Are advice needs being met?
All interviewees indicated that they had always been able to have their specific questions answered when seeking advice. Interviewers probed further, asking if there were ever situations in which they were unable to have their questions answered, and heard adamant statements from several respondents: “how would I treat them if I [still] needed advice?” [HEW, Amhara] and “[I] will not let uncertainties rest until [I] get [my] questions answered.” [HEW, Tigray]
No interviewees said they were unable to get the advice they needed, although some described asking more than one person or consulting other resources. This could reflect a response bias, an unwillingness to admit to providing care while having questions about providing that care. Or it could be that when they had a clear question they could generally find an answer. However, they only asked when they were aware that they did not know something. While their specific questions were addressed, many described a desire for additional training, because as one respondent said, “I will benefit from additional information I am not aware of” [Midwife, Oromia]
Barriers to advice exchange
Many of the HEWs said that they do not deliver babies, although as the closest HCWs to the community they are often involved in referral to the health centre. Some HEWs said they are not involved in postnatal care, although others said they are involved just for identifying dangers signs and referral.[1] When asked why people do not seek advice from her, a HEW said “the HC staff don’t ask because they are at a higher level of knowledge, education and training than me and that they would ask each other. They wouldn’t think to ask a HEW.” [HEW, Amhara]

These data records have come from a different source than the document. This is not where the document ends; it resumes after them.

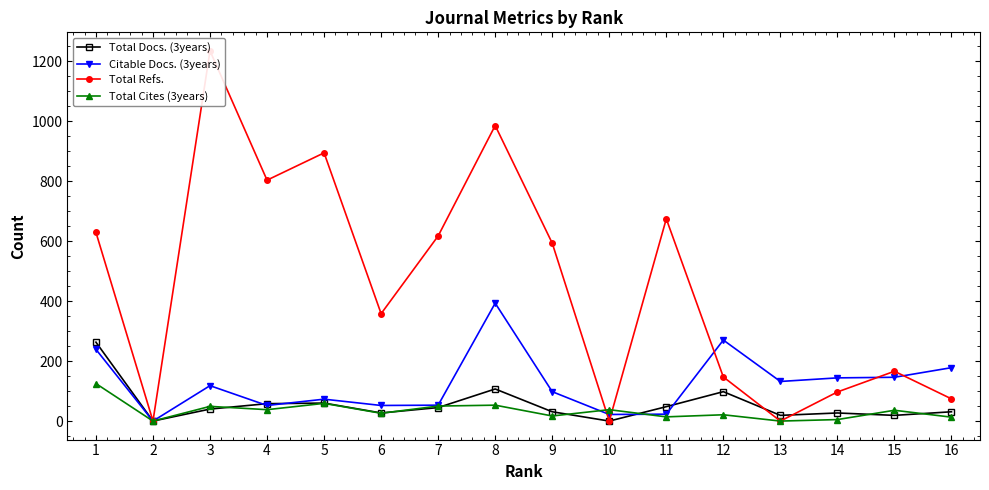

In Total Cites (3years), how many points are higher than both neighbors (excluding endpoints)?

6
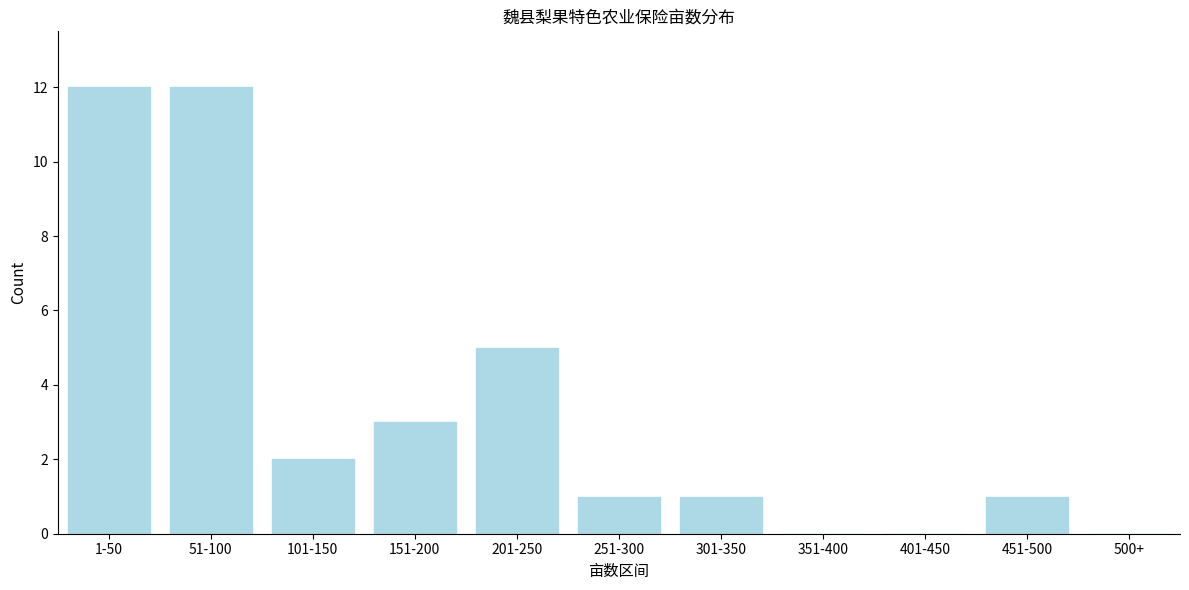

Reading left to right, what are all the values shown in this chart?

1-50=12	51-100=12	101-150=2	151-200=3	201-250=5	251-300=1	301-350=1	351-400=0	401-450=0	451-500=1	500+=0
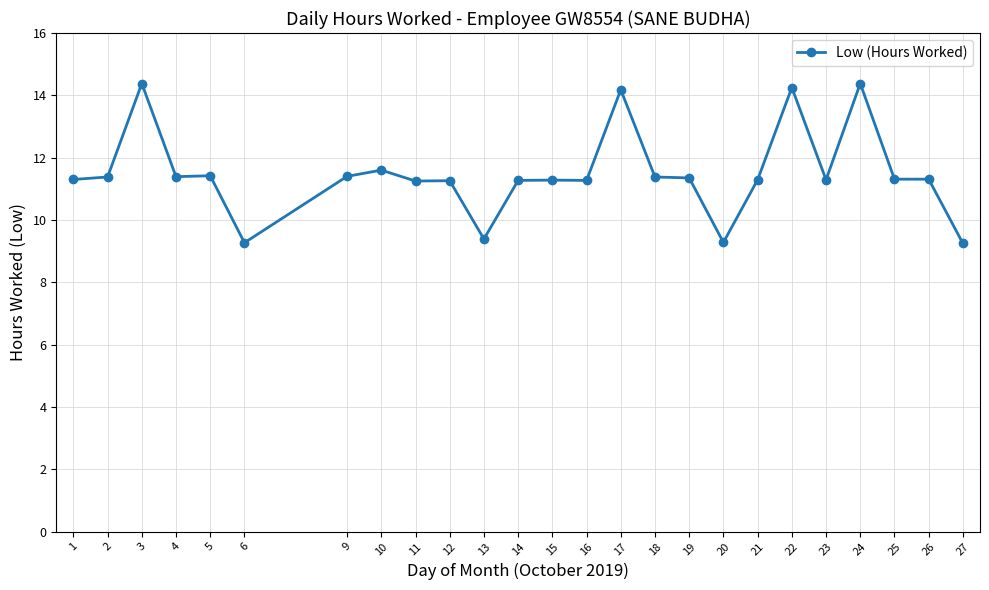

At which category does the data reach its first local peak?

3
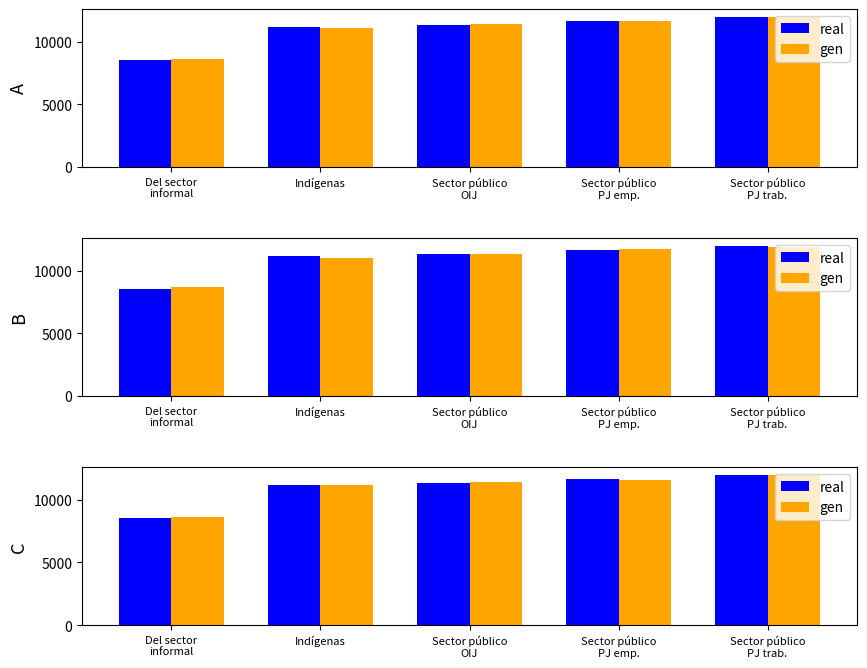

How many bars are there in each group?

2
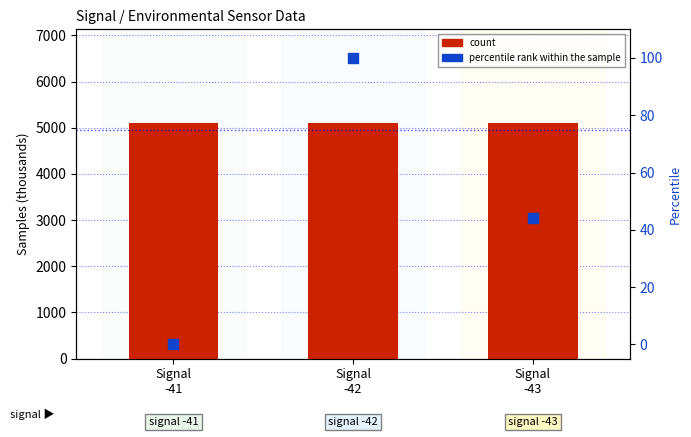

What is the total value across all series at Signal
-43?

5136.7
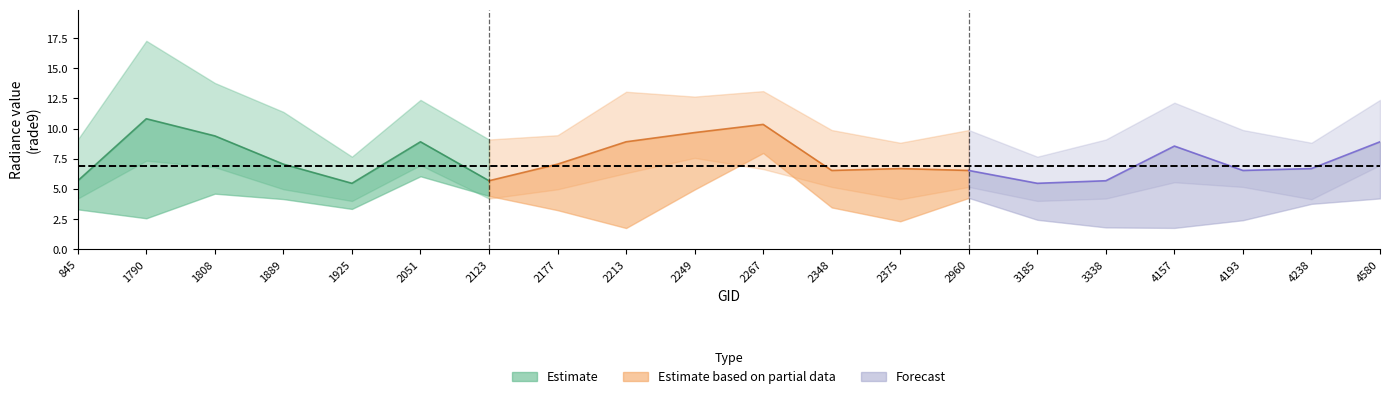

Reading left to right, list all the values displayed in this chart.

rade9_bin_mdn: 5.7	10.8	9.4	7.1	5.5	8.9	5.7	7.1	8.9	9.7	10.4	6.5	6.7	6.5	5.5	5.7	8.6	6.5	6.7	8.9
rade9_bin_1q: 4.2	7.3	6.8	5.0	4.0	7.0	4.2	5.0	6.3	7.6	6.7	5.2	4.1	5.2	4.0	4.2	5.6	5.2	4.1	7.0
rade9_bin_3q: 9.1	17.3	13.8	11.4	7.7	12.4	9.1	9.5	13.1	12.7	13.1	9.9	8.8	9.9	7.7	9.1	12.2	9.9	8.8	12.4
rade9_mult_nadir_norm: 3.4	1.5	3.7	4.2	3.4	6.4	4.5	3.4	1.0	4.5	9.5	3.7	2.8	4.4	2.4	2.0	1.3	2.7	4.0	3.5
rade9_aggzone_norm: 3.3	2.6	4.6	4.2	3.4	6.1	4.4	3.2	1.8	5.0	8.0	3.5	2.3	4.3	2.4	1.8	1.8	2.4	3.8	4.2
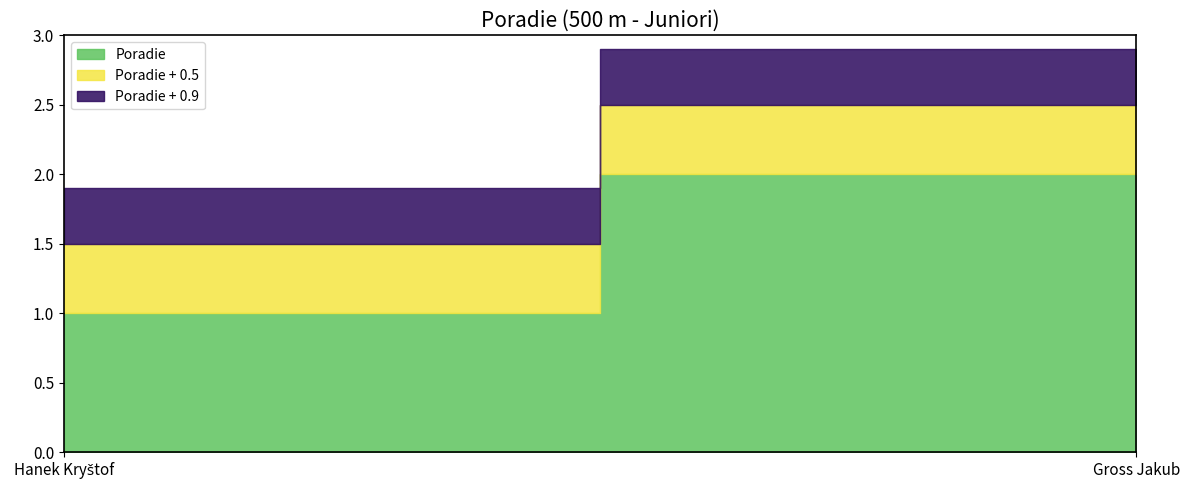

How many categories are shown in the chart?

2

Respondents commented on the logistical constraints in seeking advice. The poor mobile phone network in some rural areas was mentioned as a barrier, particularly in one PHCU’s catchment area, which had only gained network access within the last 8 months. “it [the mobile network] had affected it [advice seeking] before and I remedied this by handling the case to the best of [my] knowledge and asking later to clarify what [I] had done.”[Health Officer, Amhara]
Respondents commented that workload sometimes interfered with seeking advice for non-urgent cases. Advice exchange for these non-urgent situations typically happened in person in either at ad-hoc or routine meetings. If urgent, [from respondent’s perspective] mobile phones were used, particularly for HCWs seeking advice from more skilled providers at the health centre or woreda.
“[I] usually ask for advice by phone, especially in the case of emergencies and this advice seeking comes whenever a difficult case arises, once or twice a month. There is nothing stopping [me] from asking for advice as long as the phone networks are working. The network rarely fails around the HC so this is not a big hurdle“ [Health Officer, Tigray].
One HEW described her fellow HEW as being “intimidated easily to ask questions, so [I] served as a conduit.” [HEW, Amhara] Another said that “If I do not know the answer, I would call someone who is not here, does not work in this place.” [Midwife, Oromia] These were the only examples given even with probing with hypothetical reasons for why someone might not feel comfortable seeking advice from their colleagues within the PHCU. Another mentioned language as a possible barrier and that they “could access advice more easily” if rather than speaking in Amharic, they spoke in a local language as “this would avoid missing out on any information.”
[1] This is unusual. Postnatal care is explicitly part of the HEW package of services. However, they may have interpreted “care” to mean providing clinical care, in which case they refer women to health centres.